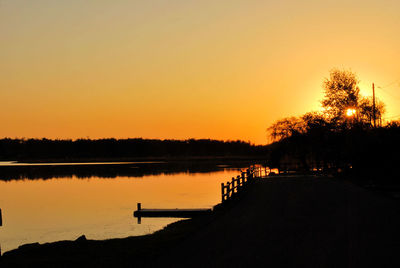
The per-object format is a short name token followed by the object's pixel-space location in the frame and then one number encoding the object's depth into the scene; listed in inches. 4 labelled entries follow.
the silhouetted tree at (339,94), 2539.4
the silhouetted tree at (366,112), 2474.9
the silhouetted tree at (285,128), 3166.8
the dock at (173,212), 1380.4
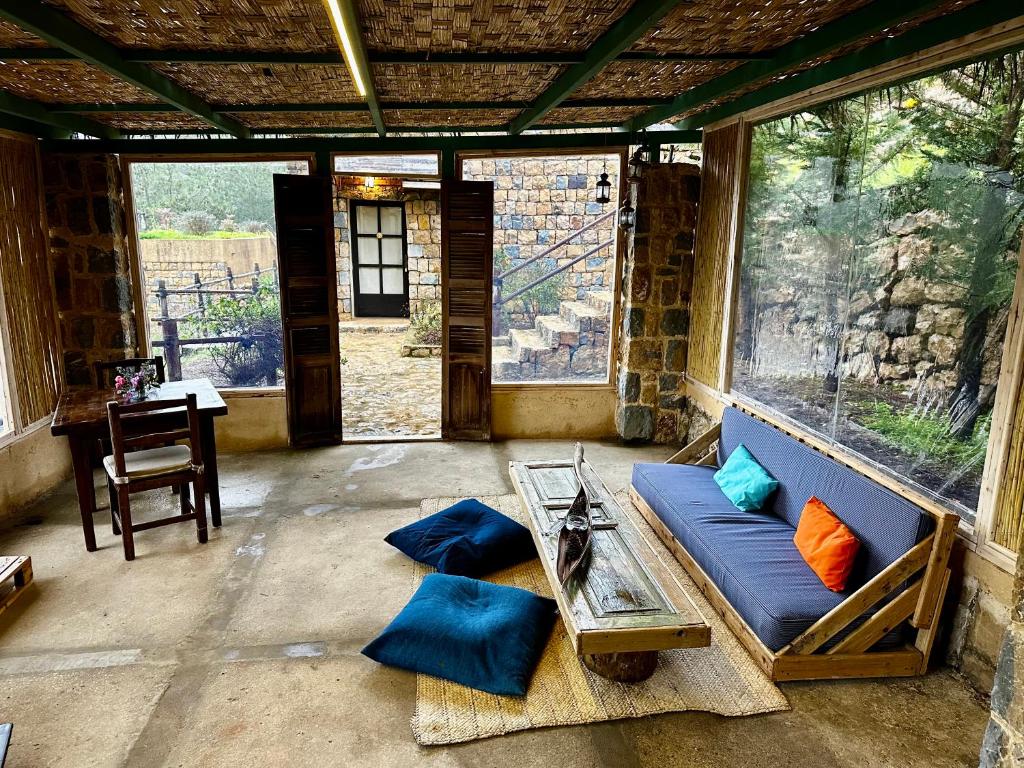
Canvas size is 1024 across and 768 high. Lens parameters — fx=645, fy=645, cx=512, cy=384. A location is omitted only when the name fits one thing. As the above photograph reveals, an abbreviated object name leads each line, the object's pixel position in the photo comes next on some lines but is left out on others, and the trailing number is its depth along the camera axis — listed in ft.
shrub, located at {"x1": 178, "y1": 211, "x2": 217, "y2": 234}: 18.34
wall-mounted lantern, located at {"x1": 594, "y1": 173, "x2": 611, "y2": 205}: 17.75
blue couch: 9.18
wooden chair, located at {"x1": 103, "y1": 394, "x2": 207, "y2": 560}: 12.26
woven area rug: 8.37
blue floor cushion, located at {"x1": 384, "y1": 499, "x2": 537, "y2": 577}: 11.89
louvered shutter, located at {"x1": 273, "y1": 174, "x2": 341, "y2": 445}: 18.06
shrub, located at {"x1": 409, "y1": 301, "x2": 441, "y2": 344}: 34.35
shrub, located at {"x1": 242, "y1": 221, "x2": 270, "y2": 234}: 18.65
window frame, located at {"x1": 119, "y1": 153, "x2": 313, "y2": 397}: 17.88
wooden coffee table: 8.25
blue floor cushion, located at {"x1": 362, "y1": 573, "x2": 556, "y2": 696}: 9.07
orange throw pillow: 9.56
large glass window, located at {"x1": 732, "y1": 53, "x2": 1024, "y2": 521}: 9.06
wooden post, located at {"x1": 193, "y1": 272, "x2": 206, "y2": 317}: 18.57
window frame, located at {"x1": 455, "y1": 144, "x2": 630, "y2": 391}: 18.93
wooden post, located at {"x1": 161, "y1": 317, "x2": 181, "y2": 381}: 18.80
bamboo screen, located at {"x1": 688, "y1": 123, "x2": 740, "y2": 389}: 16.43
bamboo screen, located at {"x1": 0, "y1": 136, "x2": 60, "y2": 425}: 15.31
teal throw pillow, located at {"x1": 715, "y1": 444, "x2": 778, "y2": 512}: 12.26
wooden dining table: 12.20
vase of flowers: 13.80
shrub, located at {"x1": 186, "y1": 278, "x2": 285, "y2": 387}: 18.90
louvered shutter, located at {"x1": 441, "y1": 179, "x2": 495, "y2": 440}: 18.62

::::::

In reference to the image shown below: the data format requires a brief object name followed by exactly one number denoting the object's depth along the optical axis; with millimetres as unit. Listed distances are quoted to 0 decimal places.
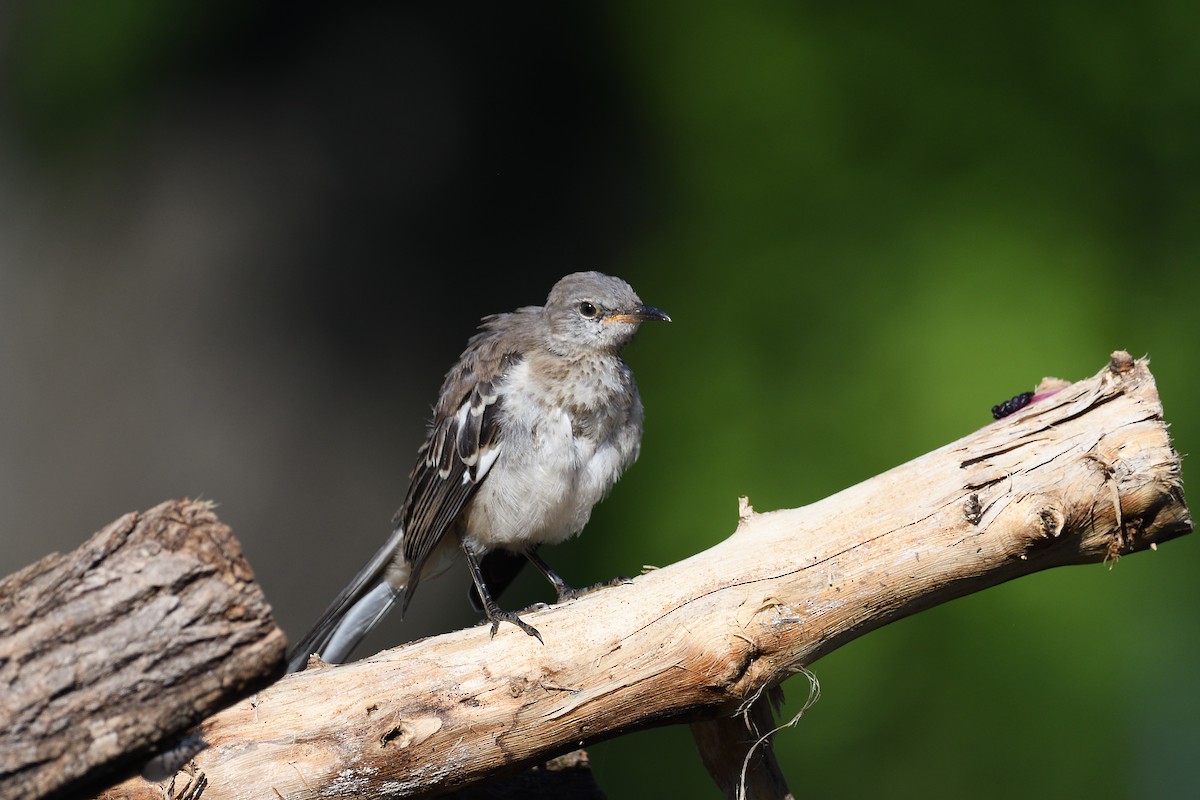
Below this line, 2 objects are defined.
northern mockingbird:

::::::

The lines above that hold the word "along" need counting; write the count and nothing more.

2